- Power type: Steam
- Builder: Sentinel Waggon Works
- Build date: 1927
- Total produced: 2
- Configuration:: ​
- • Whyte: 0-4-0T
- Gauge: 5 ft 3 in (1,600 mm)
- Driver dia.: 2 ft 6 in (760 mm)
- Length: 21 ft 1+1⁄4 in (6,433 mm)
- Loco weight: 20.25 long tons (20.57 t)
- Operators: Great Southern Railways (GSR)
- Class: M1 (Inchicore)
- Power class: TT
- Number in class: 2
- Locale: Ireland
- Withdrawn: 1948

= GSR Class 280 =

Class of 2 Irish 0-4-0VBT locomotives

The Great Southern Railways (GSR) Class 280 were 0-4-0T locomotives built by Sentinel in 1927.

==Design==
The design consisted of a vertical boiler inside the cab surrounded by the coal bunker and water tanks and the cylinders mounted vertically between the axles.

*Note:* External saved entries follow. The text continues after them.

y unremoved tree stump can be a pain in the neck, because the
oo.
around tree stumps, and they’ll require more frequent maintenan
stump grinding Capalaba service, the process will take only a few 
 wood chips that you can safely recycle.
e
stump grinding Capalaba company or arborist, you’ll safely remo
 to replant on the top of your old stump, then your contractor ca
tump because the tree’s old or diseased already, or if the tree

The design was similar to others Sentinel has provided to other companies. The LNER Class Y3 and GWR No. 12 are examples of a broadly similar design.

==Service==
The locomotive design had a low cost operating cost and suited to shunting and tight radius curve. Initially allocated to Cork and Tralee by 1932 both had moved to Limerick and worked the market siding. Following the closure of the market siding in 1940 they lay idle until disposal in 1940.

==Railcars==
A similar power unit was also used in four GSR Railcars introduced in 1932.